EL estudiante Massiá encontró a don Polino en una calle de Orgañá, con su bastón y su perro. —¿Quiere usted venir a ver al conde de España? —le preguntó.

—¿El conde de España está aquí?

—Sí, lo hemos destituido y preso, y lo vamos a llevar a Francia.

A don Polino le pareció muy mal la destitución, porque creía que el general era uno de los pilares más firmes del altar y del trono.

—¿Qué quiere usted? La justicia tiene sus exigencias —dijo Massiá.

Don Polino aceptó con gusto la idea de visitar al conde y acompañó al estudiante. El mozo Mariano Piquer puso algunos reparos a la entrada de don Polín; pero, al último, lo dejó pasar. Encontraron al general en un cuarto encalado de la masía, rodeado de cuatro mozos de escuadra que habían quedado y que le vigilaban constantemente.

El general estaba sombrío y de aire tétrico. Massiá le presentó a don Polino. El general lo recordó por haberle visto en Caserras.

—¿Qué hace usted? —le preguntó—. Yo, ya ve usted, estoy preso. ¿Y usted, está libre?

—Yo, sí.

—En este país no se hace caso de las gentes originales —dijo el conde, con humor.

—Es verdad.

—¿Y usted, sigue creyendo en su sistema?

—No siempre —contestó don Polín.

—¿Y a qué se dedica usted ahora?

—Estudio.

—¿Qué estudia usted?

—¡Hay tantas cosas que estudiar! —repuso don Polino—. Yo, muchas veces, mientras me paseo por el campo, me preguntó: ¿qué es el espacio?, ¿qué es el tiempo?, ¿qué son los entes?, ¿qué son las causas?

—¿Y encuentra usted definiciones apropiadas? —le preguntó el general.

—Algunas veces, sí; otras, no.

—¿No estudia usted más que esas cuestiones metafísicas?

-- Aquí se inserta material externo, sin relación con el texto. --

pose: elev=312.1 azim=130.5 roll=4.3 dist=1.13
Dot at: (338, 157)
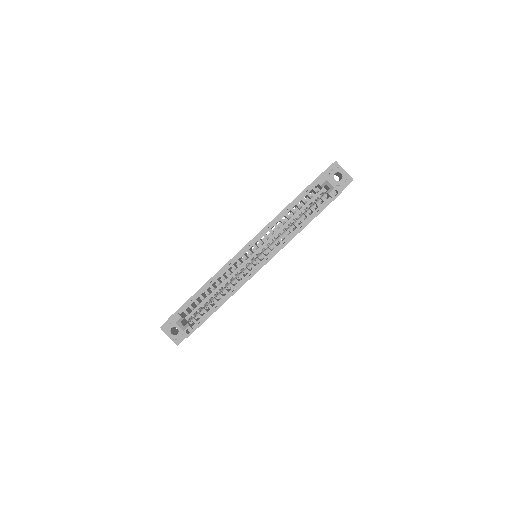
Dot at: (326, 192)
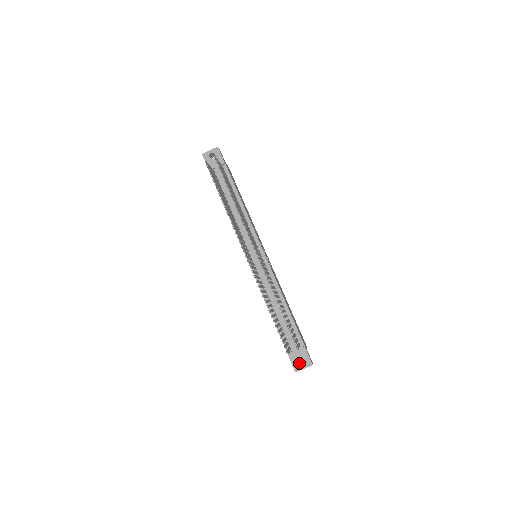
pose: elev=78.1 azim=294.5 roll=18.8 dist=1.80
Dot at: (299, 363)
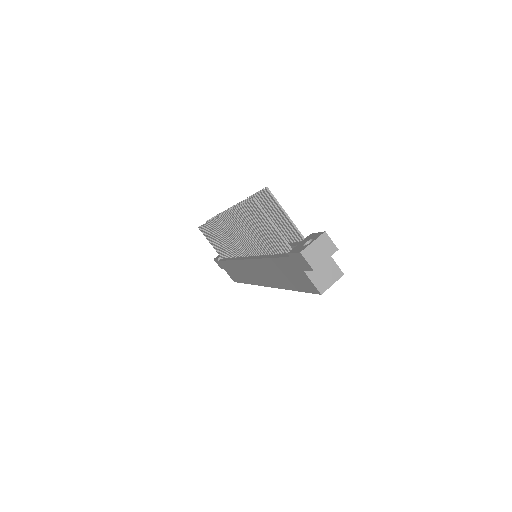
Dot at: occluded
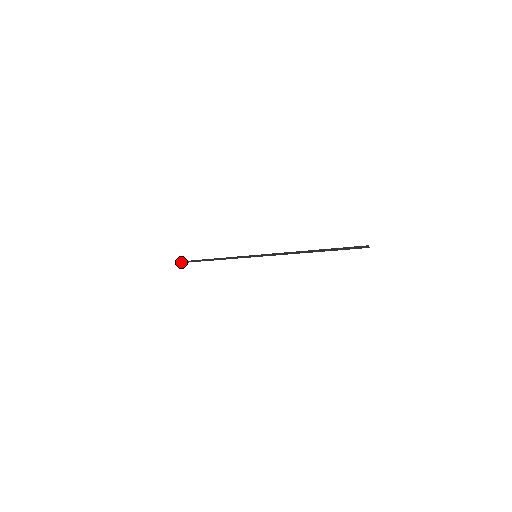
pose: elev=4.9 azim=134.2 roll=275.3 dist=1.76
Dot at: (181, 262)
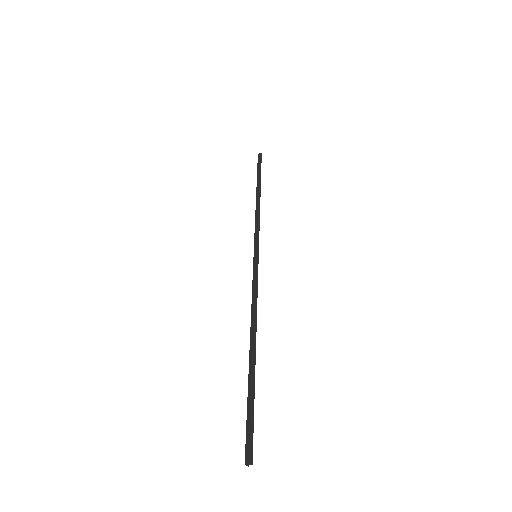
Dot at: (258, 157)
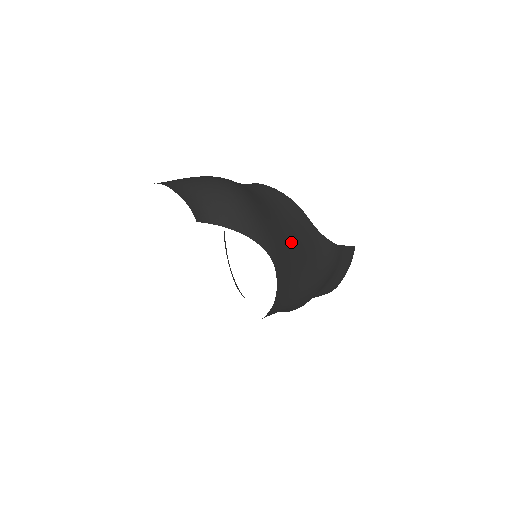
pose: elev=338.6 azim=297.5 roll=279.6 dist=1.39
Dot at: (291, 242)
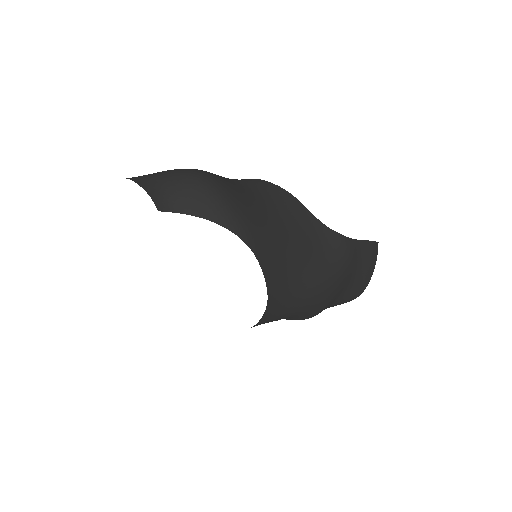
Dot at: (282, 233)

—No, también estudio los simples.

—¿Y para qué?

—Para encontrar remedios.

—¿Ha encontrado usted algunos remedios nuevos?

—Sí; he comprobado cosas extraordinarias —dijo insinuantemente don Polín—. En un libro viejo he visto que Ambrosio Pareo recuerda que, según Plinio, si alguno ha sido mordido por un escorpión y al pasar lo dice en la oreja de un asno queda in continenti curado.

—¿Y usted ha hecho la prueba?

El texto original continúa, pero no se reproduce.